Records for the exercise
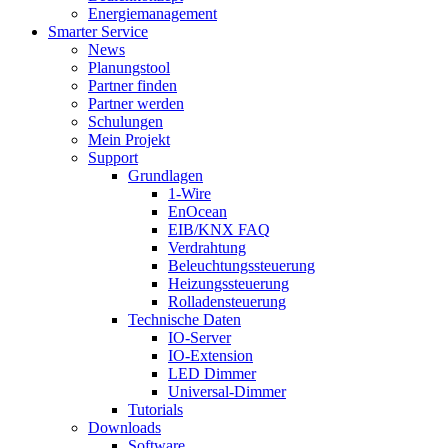
Energiemanagement
Smarter Service
News
Planungstool
Partner finden
Partner werden
Schulungen
Mein Projekt
Support
Grundlagen
1-Wire
EnOcean
EIB/KNX FAQ
Verdrahtung
Beleuchtungssteuerung
Heizungssteuerung
Rolladensteuerung
Technische Daten
IO-Server
IO-Extension
LED Dimmer
Universal-Dimmer
Tutorials
Downloads
Software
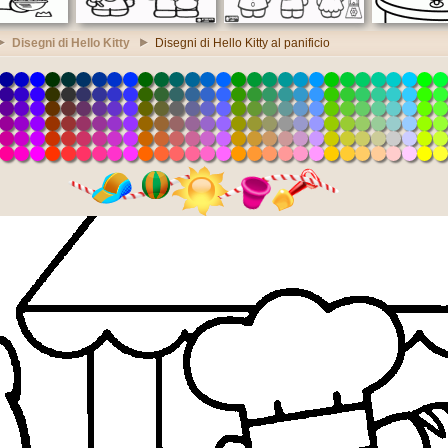
Disegni di Hello Kitty
Disegni di Hello Kitty al panificio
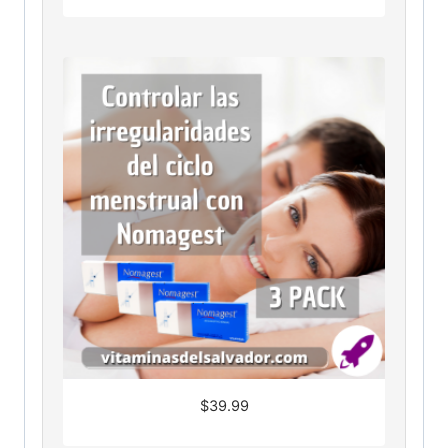
$
39.99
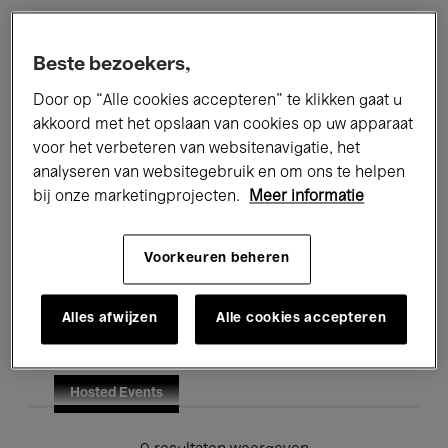
Alle evenementen
Concerten
Beste bezoekers,
Tentoonstellingen
Films
Door op “Alle cookies accepteren” te klikken gaat u
akkoord met het opslaan van cookies op uw apparaat
Performances
Lezingen & Debatten
voor het verbeteren van websitenavigatie, het
analyseren van websitegebruik en om ons te helpen
Jazz
Klassieke Muziek
Global Music
bij onze marketingprojecten.
Meer informatie
Elektronische Muziek
Voorkeuren beheren
Voor iedereen
Kids’ Palace
Alles afwijzen
Alle cookies accepteren
Onderwijs
Rondleidingen
Hosted Events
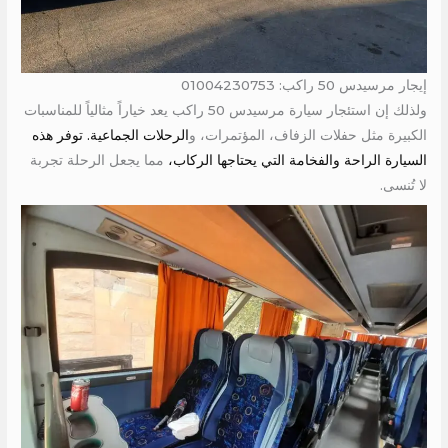
إيجار مرسيدس 50 راكب: 01004230753
ولذلك إن استئجار سيارة مرسيدس 50 راكب يعد خياراً مثالياً للمناسبات
الكبيرة مثل حفلات الزفاف، المؤتمرات، و
الرحلات الجماعية. توفر هذه
السيارة الراحة والفخامة التي يحتاجها الركاب،
مما يجعل الرحلة تجربة
لا تُنسى.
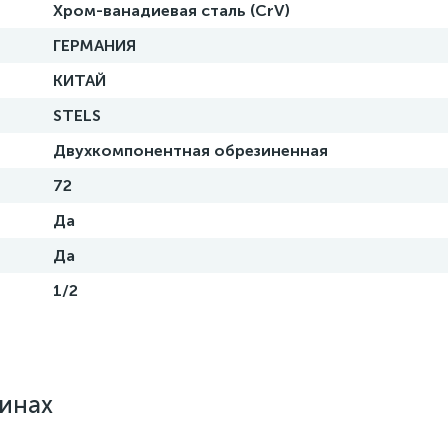
Хром-ванадиевая сталь (CrV)
ГЕРМАНИЯ
КИТАЙ
STELS
Двухкомпонентная обрезиненная
72
Да
Да
1/2
зинах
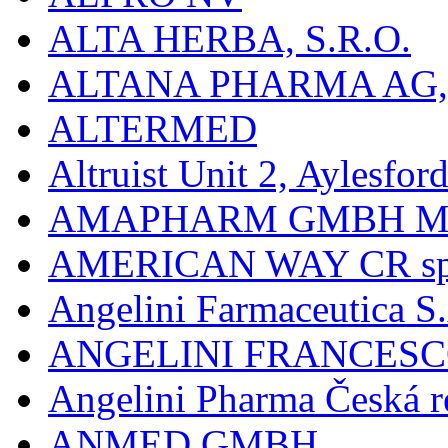
ALTA HERBA, S.R.O.
ALTANA PHARMA AG
ALTERMED
Altruist Unit 2, Aylesfor
AMAPHARM GMBH M
AMERICAN WAY CR spol
Angelini Farmaceutica S.
ANGELINI FRANCES
Angelini Pharma Česká re
ANMED GMBH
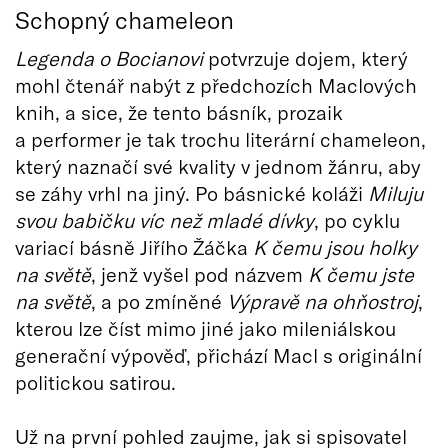
Schopný chameleon
Legenda o Bocianovi
potvrzuje dojem, který
mohl čtenář nabýt z předchozích Maclových
knih, a sice, že tento básník, prozaik
a performer je tak trochu literární chameleon,
který naznačí své kvality v jednom žánru, aby
se záhy vrhl na jiný. Po básnické koláži
Miluju
svou babičku víc než mladé dívky
, po cyklu
variací básně Jiřího Žáčka
K čemu jsou holky
na světě
, jenž vyšel pod názvem
K čemu jste
na světě
, a po zmíněné
Výpravě na ohňostroj
,
kterou lze číst mimo jiné jako mileniálskou
generační výpověď, přichází Macl s originální
politickou satirou.
Už na první pohled zaujme, jak si spisovatel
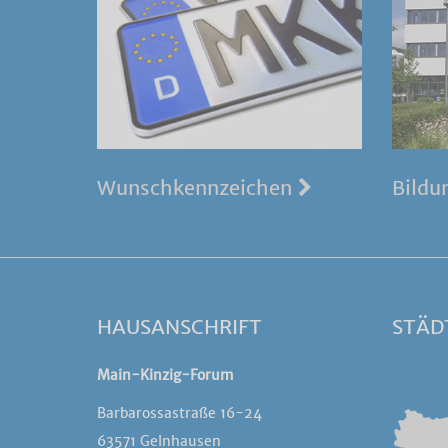
Wunschkennzeichen
Bildu
HAUSANSCHRIFT
STÄD
Main-Kinzig-Forum
Barbarossastraße 16-24
63571 Gelnhausen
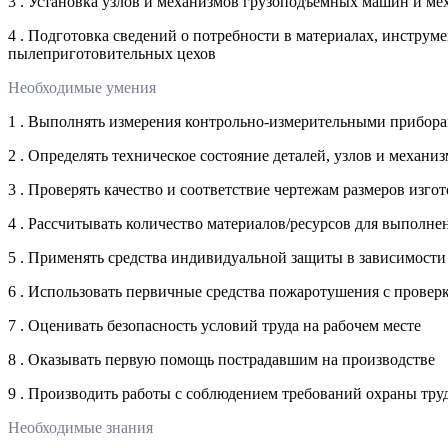
3 . Установка узлов и механизмов грузоподъемных машин и м
4 . Подготовка сведений о потребности в материалах, инструм
пылеприготовительных цехов
Необходимые умения
1 . Выполнять измерения контрольно-измерительными прибор
2 . Определять техническое состояние деталей, узлов и механ
3 . Проверять качество и соответствие чертежам размеров изго
4 . Рассчитывать количество материалов/ресурсов для выполне
5 . Применять средства индивидуальной защиты в зависимости
6 . Использовать первичные средства пожаротушения с провер
7 . Оценивать безопасность условий труда на рабочем месте
8 . Оказывать первую помощь пострадавшим на производстве
9 . Производить работы с соблюдением требований охраны труд
Необходимые знания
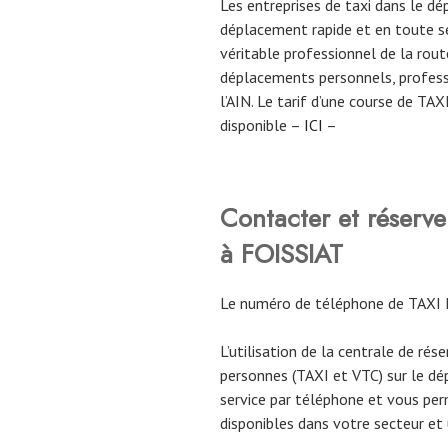
Les entreprises de taxi dans le d
déplacement rapide et en toute sé
véritable professionnel de la route
déplacements personnels, profess
l’AIN. Le tarif d’une course de TA
disponible –
ICI
–
Contacter et réser
à FOISSIAT
Le numéro de téléphone de TAXI
L’utilisation de la centrale de rés
personnes (TAXI et VTC) sur le dé
service par téléphone et vous per
disponibles dans votre secteur et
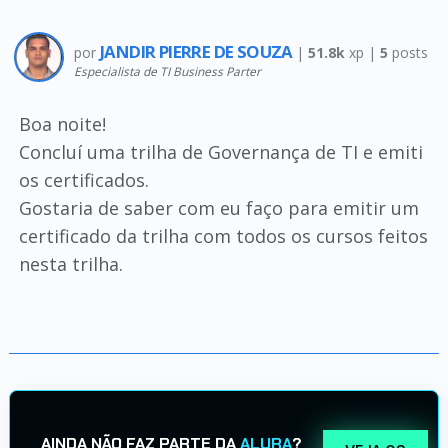
JANDIR PIERRE DE SOUZA
por
|
51.8k
xp |
5
posts
Especialista de TI Business Parter
Boa noite!
Concluí uma trilha de Governança de TI e emiti
os certificados.
Gostaria de saber com eu faço para emitir um
certificado da trilha com todos os cursos feitos
nesta trilha.
AINDA NÃO FAZ PARTE DA
ALURA
?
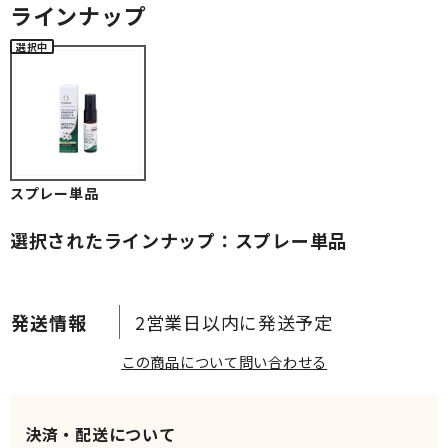
ラインナップ
スプレー単品
選択されたラインナップ：スプレー単品
2営業日以内に発送予定
この商品について問い合わせる
決済・配送について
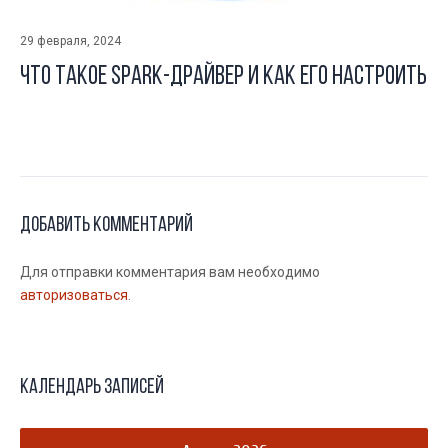
29 февраля, 2024
Что такое Spark-драйвер и как его настроить
Добавить комментарий
Для отправки комментария вам необходимо
авторизоваться
.
Календарь записей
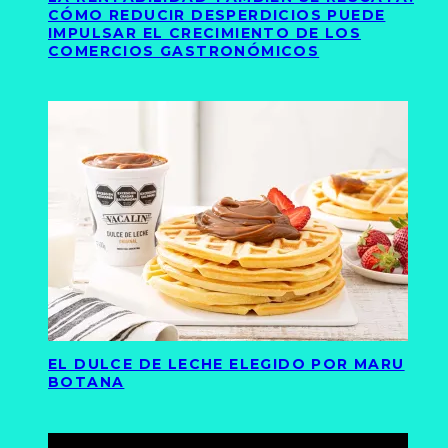
CÓMO REDUCIR DESPERDICIOS PUEDE
IMPULSAR EL CRECIMIENTO DE LOS
COMERCIOS GASTRONÓMICOS
EL DULCE DE LECHE ELEGIDO POR MARU
BOTANA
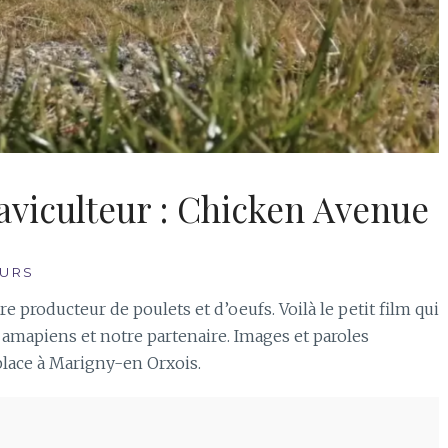
aviculteur : Chicken Avenue
URS
e producteur de poulets et d’oeufs. Voilà le petit film qui
 amapiens et notre partenaire. Images et paroles
place à Marigny-en Orxois.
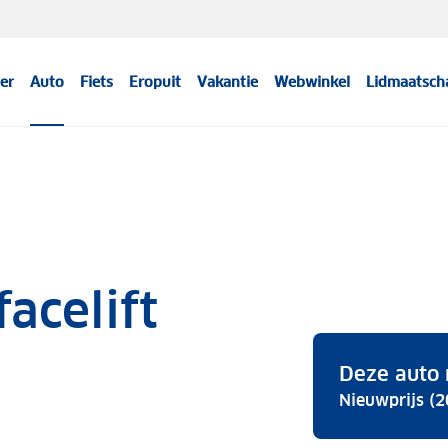
er
Auto
Fiets
Eropuit
Vakantie
Webwinkel
Lidmaatsch
facelift
Deze auto 
Nieuwprijs (2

Problem
Extract verbatim the text read from all of the records above, line by line, and omit the pictures.

Result for this exercise
Energiemanagement
Smarter Service
News
Planungstool
Partner finden
Partner werden
Schulungen
Mein Projekt
Support
Grundlagen
1-Wire
EnOcean
EIB/KNX FAQ
Verdrahtung
Beleuchtungssteuerung
Heizungssteuerung
Rolladensteuerung
Technische Daten
IO-Server
IO-Extension
LED Dimmer
Universal-Dimmer
Tutorials
Downloads
Software
Disegni di Hello Kitty
Disegni di Hello Kitty al panificio
$
39.99
Alle evenementen
Concerten
Beste bezoekers,
Tentoonstellingen
Films
Door op “Alle cookies accepteren” te klikken gaat u
akkoord met het opslaan van cookies op uw apparaat
Performances
Lezingen & Debatten
voor het verbeteren van websitenavigatie, het
analyseren van websitegebruik en om ons te helpen
Jazz
Klassieke Muziek
Global Music
bij onze marketingprojecten.
Meer informatie
Elektronische Muziek
Voorkeuren beheren
Voor iedereen
Kids’ Palace
Alles afwijzen
Alle cookies accepteren
Onderwijs
Rondleidingen
Hosted Events
إيجار مرسيدس 50 راكب: 01004230753
ولذلك إن استئجار سيارة مرسيدس 50 راكب يعد خياراً مثالياً للمناسبات
الكبيرة مثل حفلات الزفاف، المؤتمرات، و
الرحلات الجماعية. توفر هذه
السيارة الراحة والفخامة التي يحتاجها الركاب،
مما يجعل الرحلة تجربة
لا تُنسى.
Хром-ванадиевая сталь (CrV)
ГЕРМАНИЯ
КИТАЙ
STELS
Двухкомпонентная обрезиненная
72
Да
Да
1/2
зинах
ALTA HERBA, S.R.O.
ALTANA PHARMA AG
ALTERMED
Altruist Unit 2, Aylesfor
AMAPHARM GMBH M
AMERICAN WAY CR spol
Angelini Farmaceutica S.
ANGELINI FRANCES
Angelini Pharma Česká re
ANMED GMBH
Schopný chameleon
Legenda o Bocianovi
potvrzuje dojem, který
mohl čtenář nabýt z předchozích Maclových
knih, a sice, že tento básník, prozaik
a performer je tak trochu literární chameleon,
který naznačí své kvality v jednom žánru, aby
se záhy vrhl na jiný. Po básnické koláži
Miluju
svou babičku víc než mladé dívky
, po cyklu
variací básně Jiřího Žáčka
K čemu jsou holky
na světě
, jenž vyšel pod názvem
K čemu jste
na světě
, a po zmíněné
Výpravě na ohňostroj
,
kterou lze číst mimo jiné jako mileniálskou
generační výpověď, přichází Macl s originální
politickou satirou.
Už na první pohled zaujme, jak si spisovatel
Wunschkennzeichen
Bildu
HAUSANSCHRIFT
STÄD
Main-Kinzig-Forum
Barbarossastraße 16-24
63571 Gelnhausen
3 . Установка узлов и механизмов грузоподъемных машин и м
4 . Подготовка сведений о потребности в материалах, инструм
пылеприготовительных цехов
Необходимые умения
1 . Выполнять измерения контрольно-измерительными прибор
2 . Определять техническое состояние деталей, узлов и механ
3 . Проверять качество и соответствие чертежам размеров изго
4 . Рассчитывать количество материалов/ресурсов для выполне
5 . Применять средства индивидуальной защиты в зависимости
6 . Использовать первичные средства пожаротушения с провер
7 . Оценивать безопасность условий труда на рабочем месте
8 . Оказывать первую помощь пострадавшим на производстве
9 . Производить работы с соблюдением требований охраны труд
Необходимые знания
Les entreprises de taxi dans le d
déplacement rapide et en toute sé
véritable professionnel de la route
déplacements personnels, profess
l’AIN. Le tarif d’une course de TA
disponible –
ICI
–
Contacter et réser
à FOISSIAT
Le numéro de téléphone de TAXI
L’utilisation de la centrale de rés
personnes (TAXI et VTC) sur le dé
service par téléphone et vous per
disponibles dans votre secteur et
JANDIR PIERRE DE SOUZA
por
|
51.8k
xp |
5
posts
Especialista de TI Business Parter
Boa noite!
Concluí uma trilha de Governança de TI e emiti
os certificados.
Gostaria de saber com eu faço para emitir um
certificado da trilha com todos os cursos feitos
nesta trilha.
AINDA NÃO FAZ PARTE DA
ALURA
?
ラインナップ
スプレー単品
選択されたラインナップ：スプレー単品
2営業日以内に発送予定
この商品について問い合わせる
決済・配送について
29 февраля, 2024
Что такое Spark-драйвер и как его настроить
Добавить комментарий
Для отправки комментария вам необходимо
авторизоваться
.
Календарь записей
CÓMO REDUCIR DESPERDICIOS PUEDE
IMPULSAR EL CRECIMIENTO DE LOS
COMERCIOS GASTRONÓMICOS
EL DULCE DE LECHE ELEGIDO POR MARU
BOTANA
aviculteur : Chicken Avenue
URS
e producteur de poulets et d’oeufs. Voilà le petit film qui
 amapiens et notre partenaire. Images et paroles
place à Marigny-en Orxois.
er
Auto
Fiets
Eropuit
Vakantie
Webwinkel
Lidmaatsch
facelift
Deze auto 
Nieuwprijs (2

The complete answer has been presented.